Horlama riskini artıran faktörler nelerdir?

Tüm insanların belirli dönemlerde horlama problemiyle karşı karşıya kalabildiklerini belirten Prof. Dr. Polat, çok yorgun olunan ve yoğun alkol kullanılan dönemlerde çoğu kişide horlama görüldüğünün altını çizdi. Uyku apnesi ve horlamanın ise en sık kilolu kişilerde görüldüğünü vurgulayan Prof. Dr. Polat, kilo fazlası ve horlama varsa muhakkak kilo verilmesi gerektiğini belirtti.

Bademciklerde, damak ve küçük dilde belirgin büyüme veya sarkma varsa, dil kökünde büyüme varsa, çene geride yerleşimli ise horlama ve uyku apne riski bulunduğunu söyleyen Prof. Dr. Polat, "Ayrıca burun tıkanıklığının ve burundan nefes almada zorluk yaşamanın uyku apnesi üzerine etkisi, yapılan çalışmalarda yüzde 30 veya daha fazla olarak bildirilmiştir. Burunda tıkanıklık varsa tedavi edilmesi gerekir" diye konuştu.

Horlama problemini tamamen çözmek için ameliyat haricinde ne yapılabilir?

Prof. Dr. Polat, gece nefes almada zorluk, horlama ve nefes durması şikayetleri varsa muhakkak muayene olunması gerektiğini, muayene sonrası gerekirse uyku çalışması (uyku polisomnografisi) yapıldığını ve uyku apnesinin en önemli tanı aşamasının uyku çalışması olduğunu vurguladı.

Prof.

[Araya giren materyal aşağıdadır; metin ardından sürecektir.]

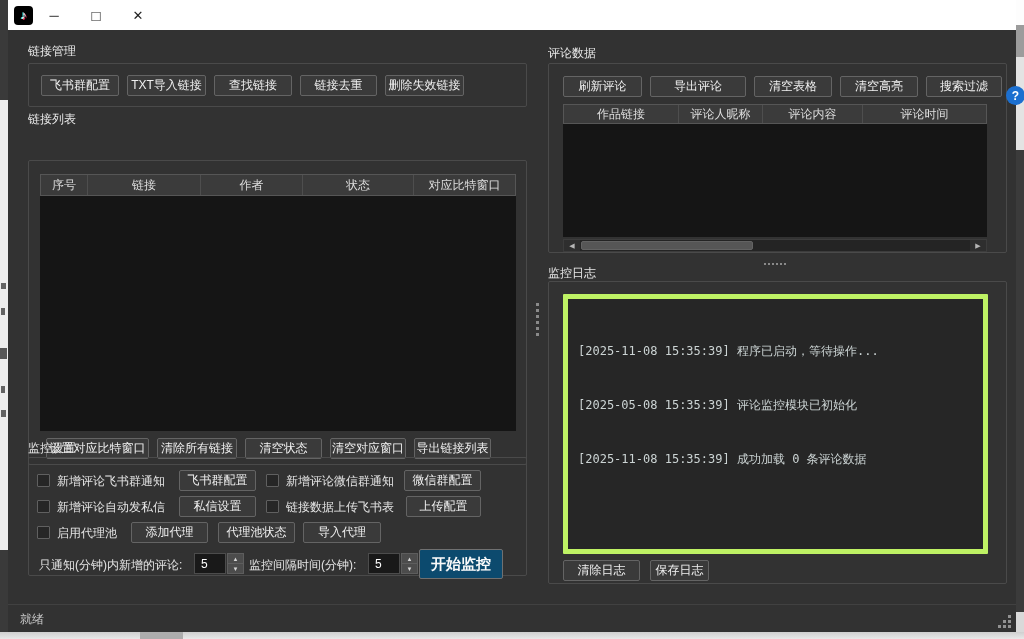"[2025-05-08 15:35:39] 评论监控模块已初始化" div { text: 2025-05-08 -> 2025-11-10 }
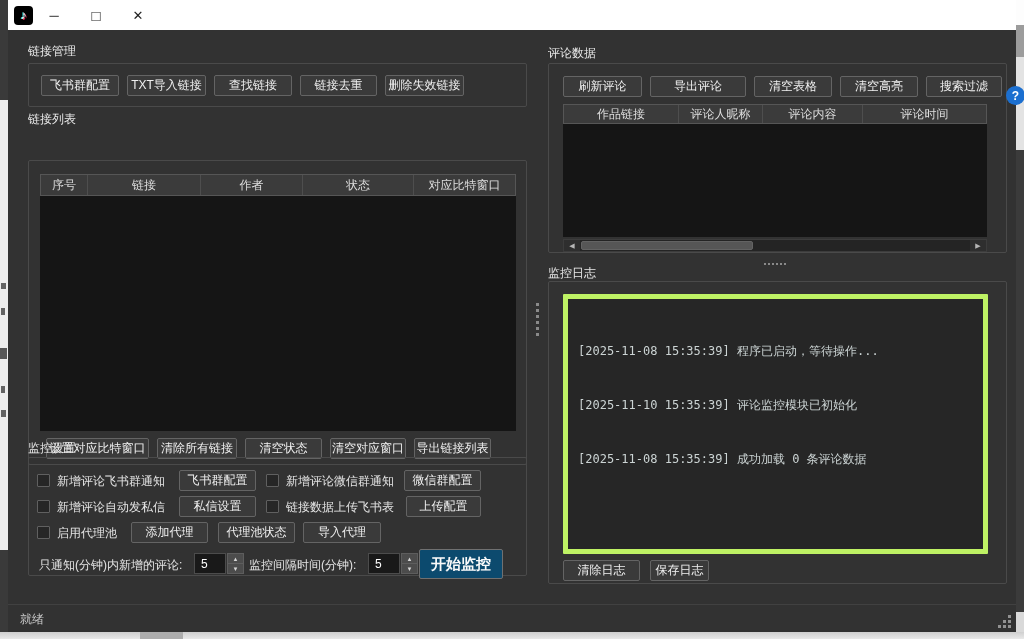"开始监控" .startbtn { background: #0c4a6e -> #7f1d1d }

Dr. Polat, uyku çalışması sonrası uyku apnesi tespit edilen kişilerde belirli tedaviler yapılması gerektiğini, tedavinin en önemli basamağının da kilo vermek olduğunu söyledi.

Polat şöyle devam etti: "Eğer orta veya ağır uyku apnesi varsa gece uykuda solunuma destek sağlayacak yardımcı CPAP vb. gibi cihazlar kullanılması gerekir. Bu cihazlara uyum sağlamak bazen zor olabilir ama uyku apnesini kontrol altına almanın ve azaltmanın en iyi ve en çok önerilen yöntemi budur. Cerrahi olmayan diğer tedaviler arasında ağız içi protezleri de bulunur."

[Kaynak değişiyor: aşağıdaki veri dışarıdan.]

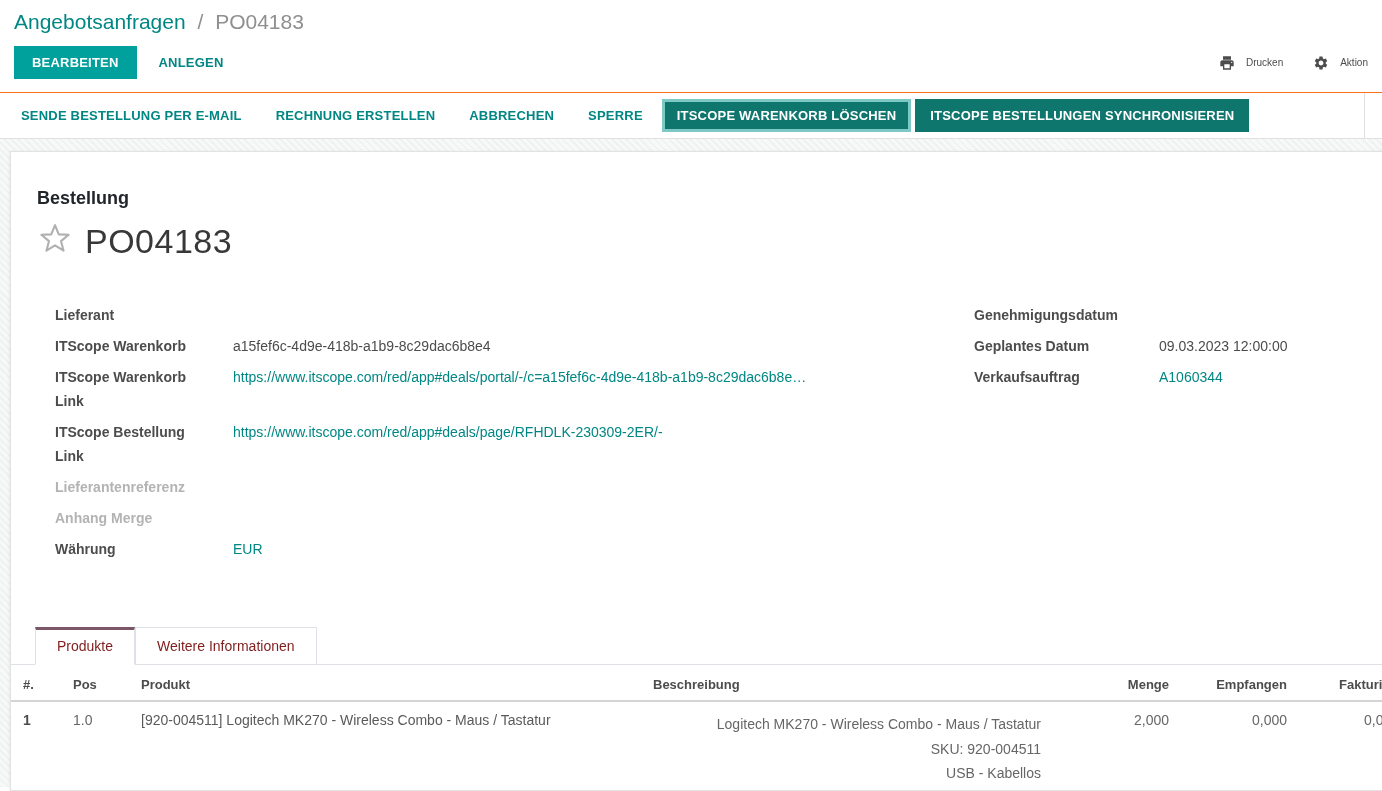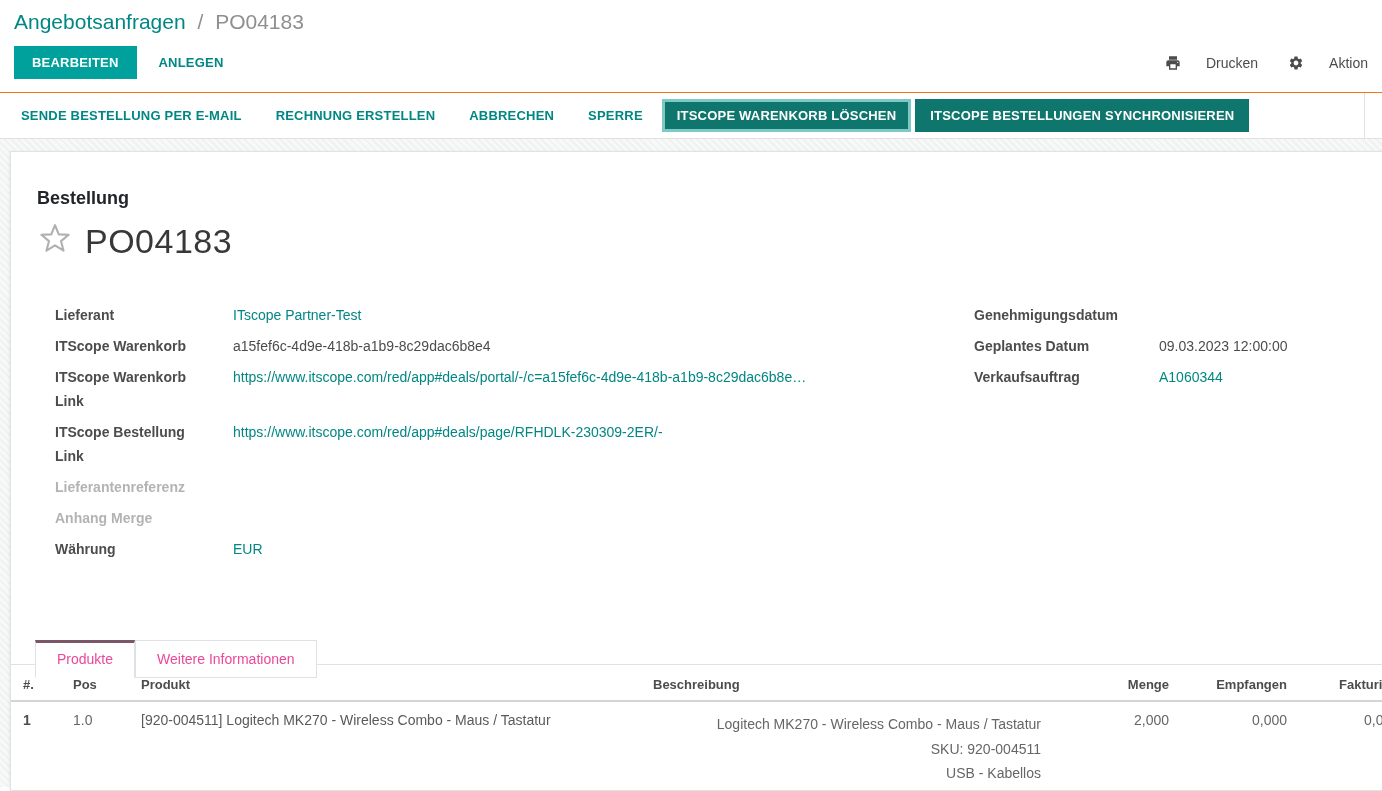"Drucken" .cp-menu { font-size: 14px -> 10px; gap: 25px -> 11px }
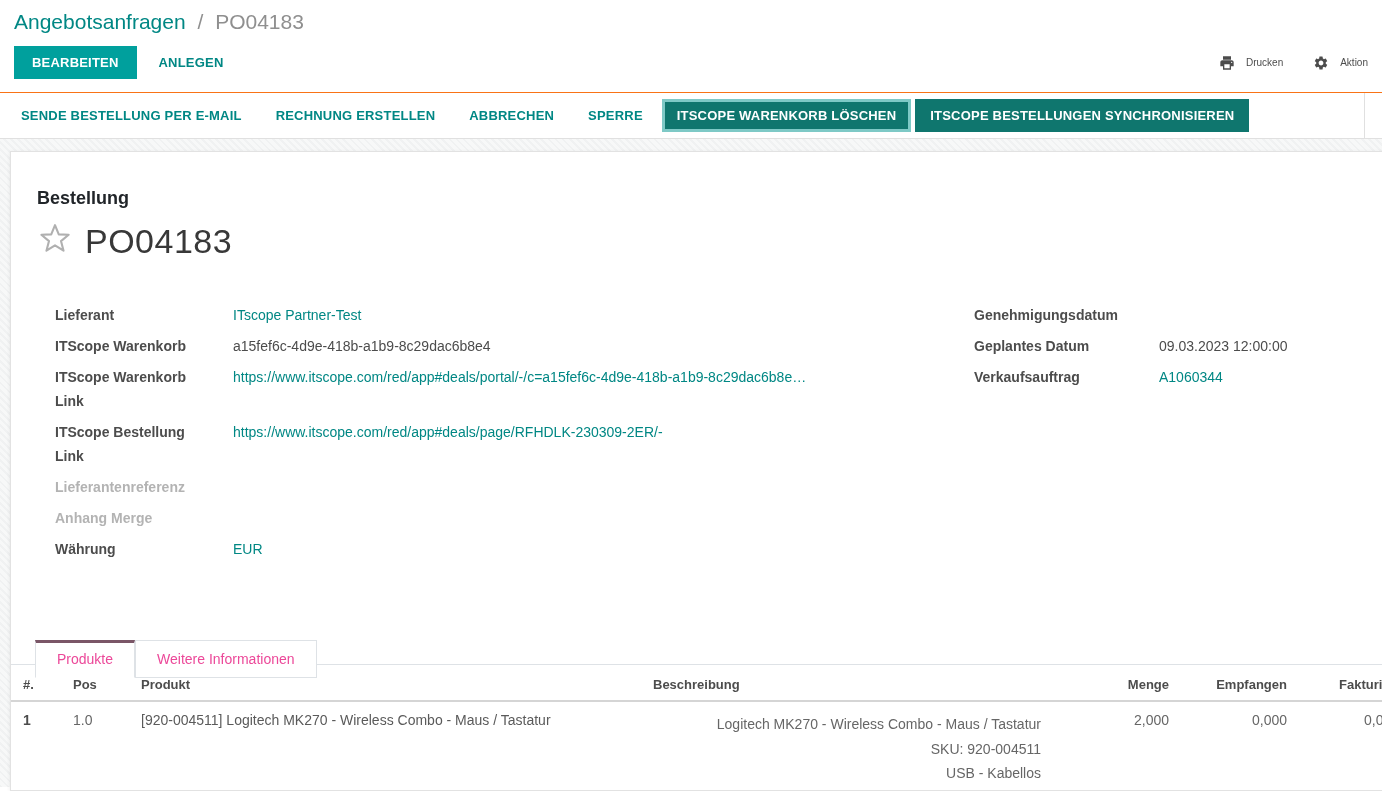"ITscope Partner-Test" div.fvalue { html: <div><a>ITscope Partner-Test</a></div> -> none }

Bazı hastaların bu cihazlara uyum sağlayamadıkları veya ek bazı hastalıkları olabildiği için cerrahi çözümlerin daha faydalı olabileceğini de sözlerine ekleyen Prof. Dr. Polat, “Burun ve boğazın bazı bölgelerine yönelik planlanan bu cerrahi işlemler günümüzde en az risk taşıyan ve en çok fayda verebilecek yöntemler ve yaklaşımlara doğru evrilmişlerdir.” 

Prof. Dr. Polat, uyku apnesi ve horlamanın hayat kalitesi ve gelecekteki ihtiva ettiği potansiyel riskler nedeniyle hafife alınmaması gerektiğini, hastaların tedavisinin muayene ve uyku çalışmalarına göre uygun bir plan çerçevesinde geliştirilmesinin şart olduğunu söyledi.